YOUR INSTRUCTIONS
Pick out each line in the items below that has the word "values" in it, and copy those lines.

INFORMATION SUPPLIED
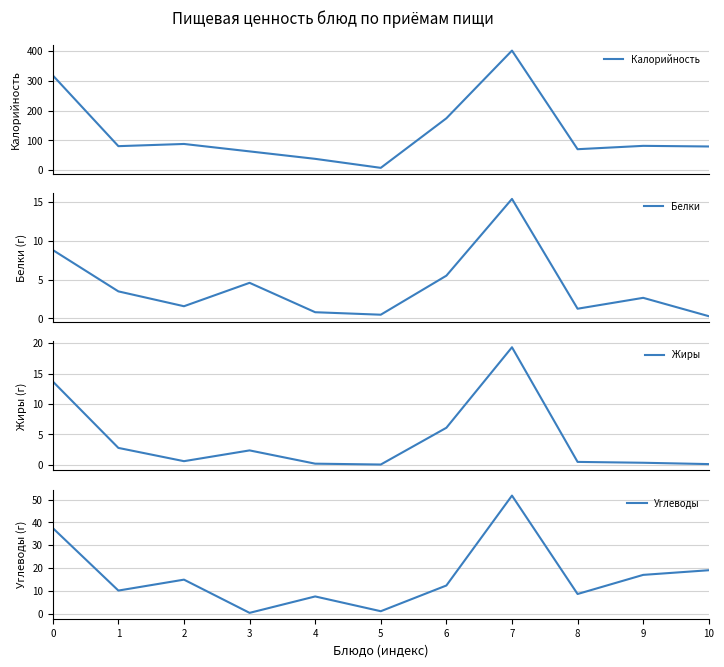

At which category is the sum across all series the highest?

7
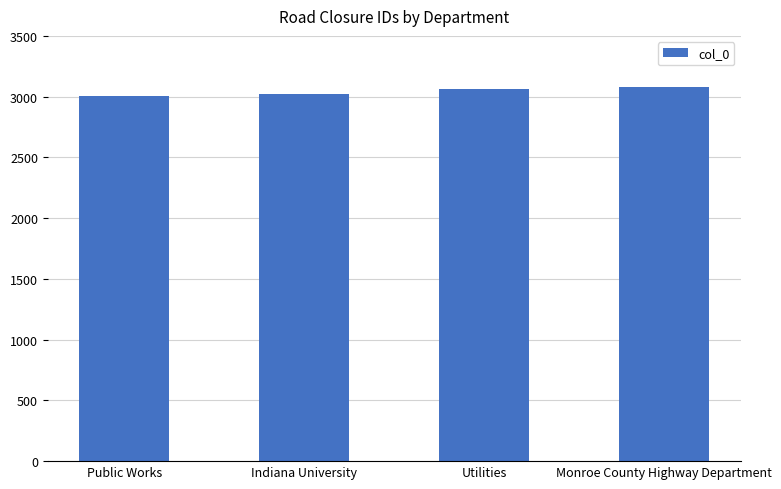

What is the value of the 3rd bar from the left?

3065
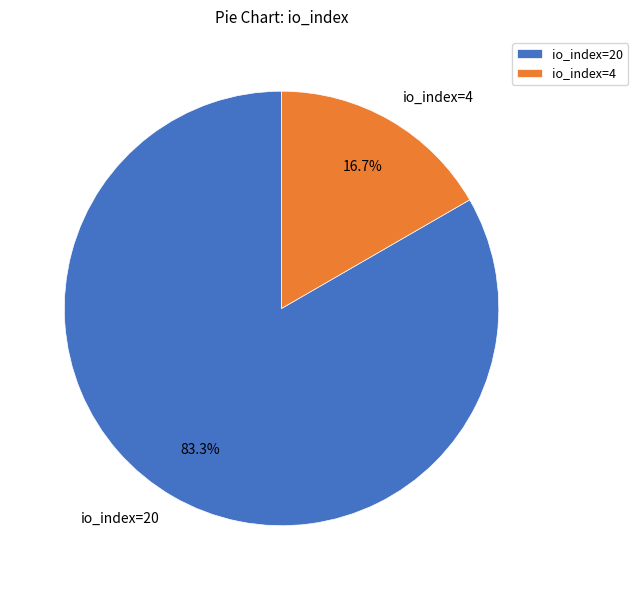

To the nearest percent, what percentage of the pie is io_index=20?

83%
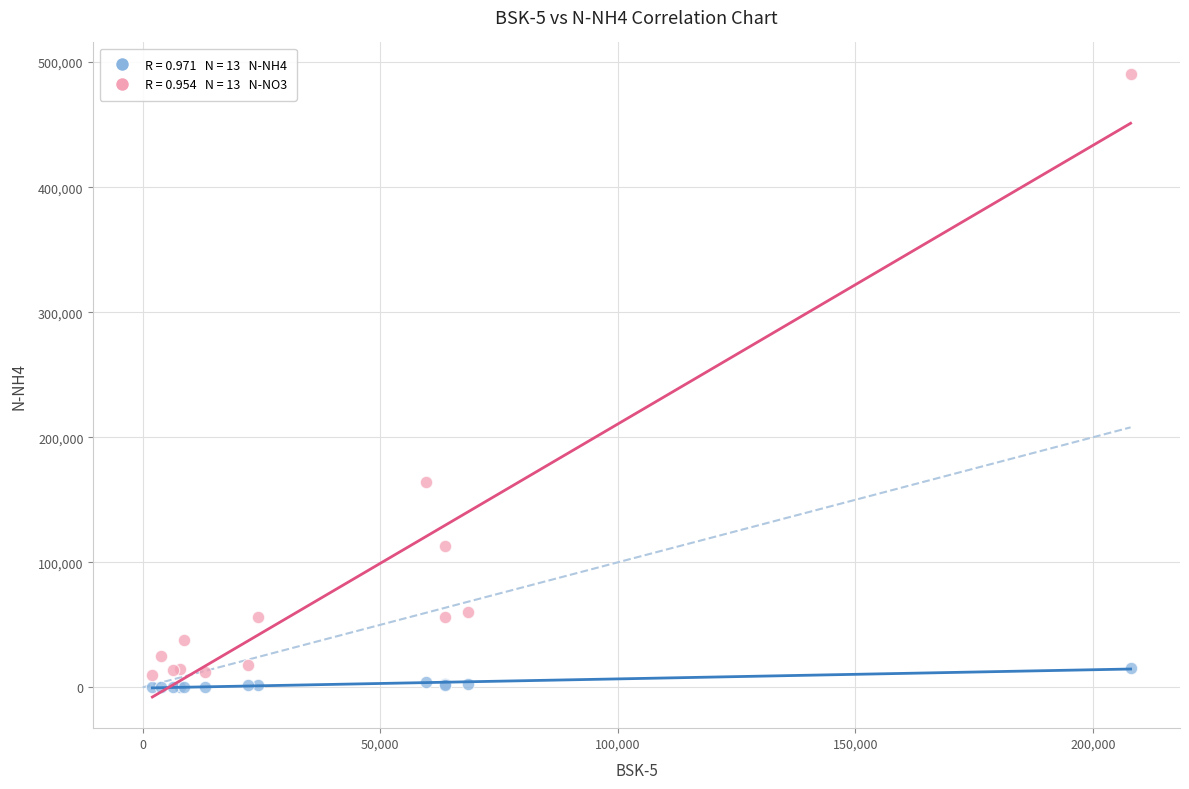

Across all series, what Y value is closest to 245436?

164117.6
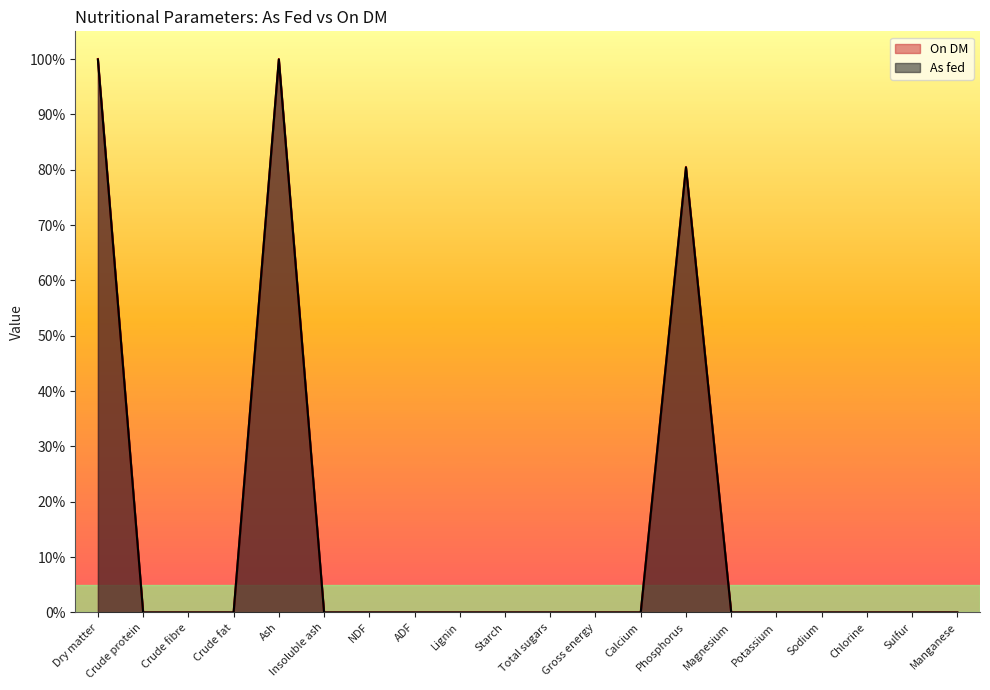

Which series has the widest spread of values?

On DM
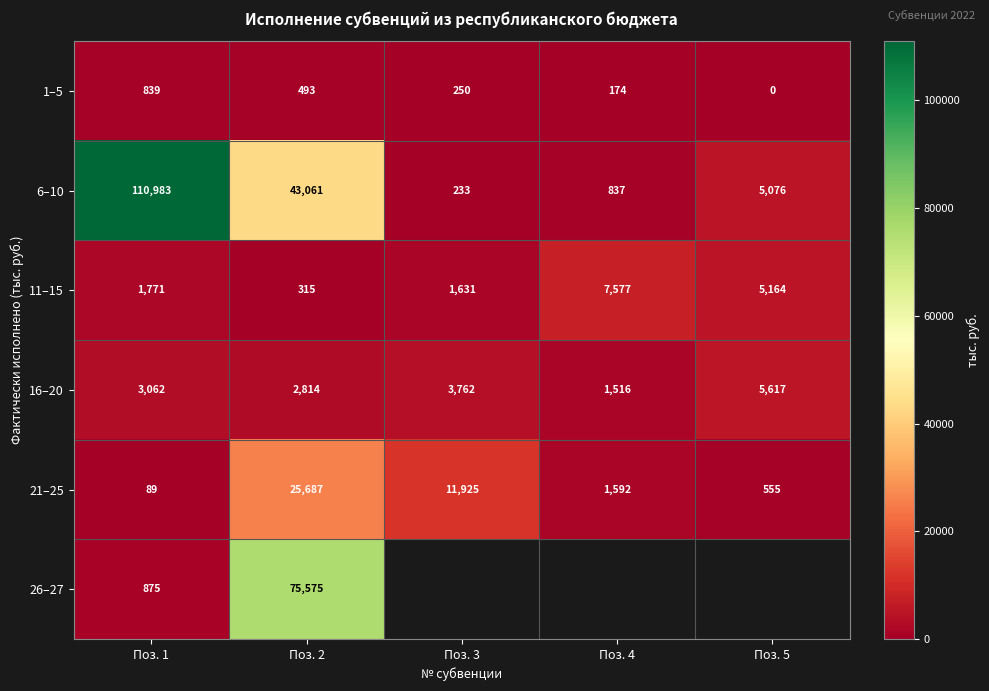

At which label does 21–25 reach its minimum?

Поз. 1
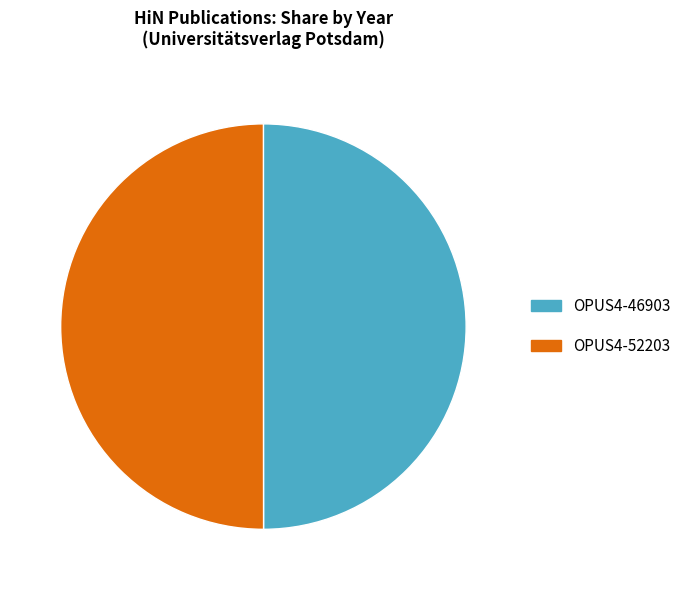

Is the sum of OPUS4-52203 and OPUS4-46903 greater than half?

Yes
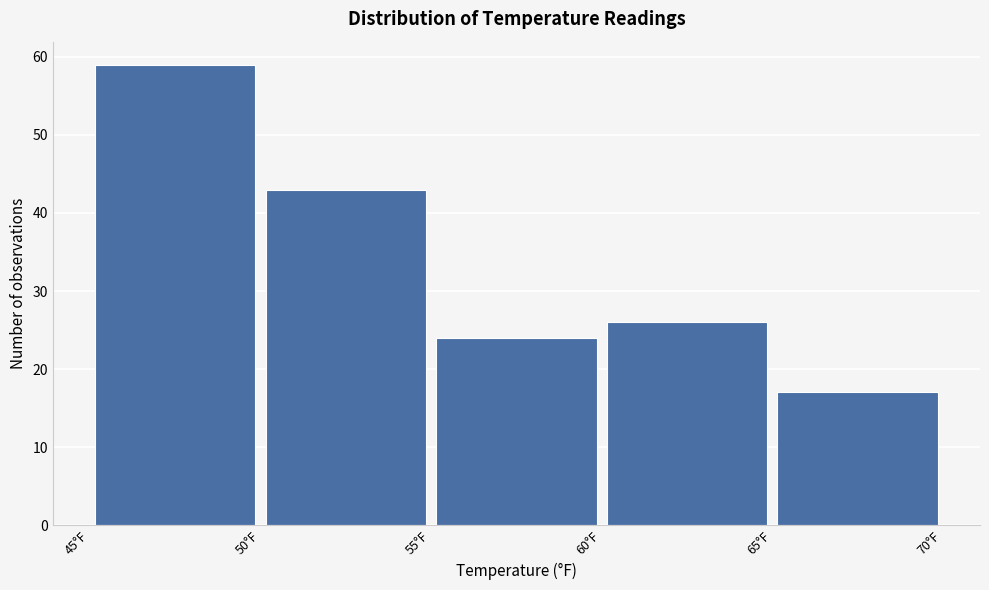

Reading left to right, list every bar in this chart as the range it spans on the x-axis followed by its height. The values are not printed on the chart, so give them approximately, as read against the axis.

45 to 50: 59
50 to 55: 43
55 to 60: 24
60 to 65: 26
65 to 70: 17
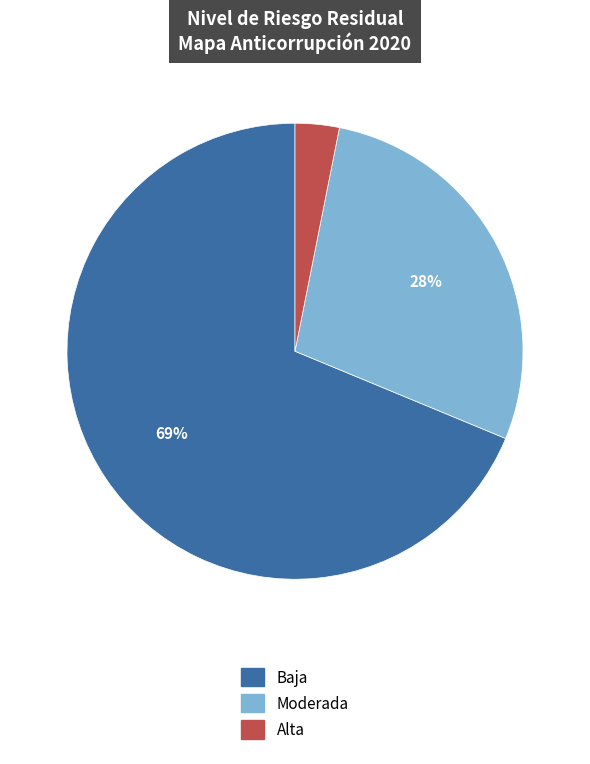

Is it true that Moderada is 37% of the pie?

False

RESPONSE TO THE TASK
Which series has the widest spread of values?
Reading left to right, list every bar in this chart as the range it spans on the x-axis followed by its height. The values are not printed on the chart, so give them approximately, as read against the axis.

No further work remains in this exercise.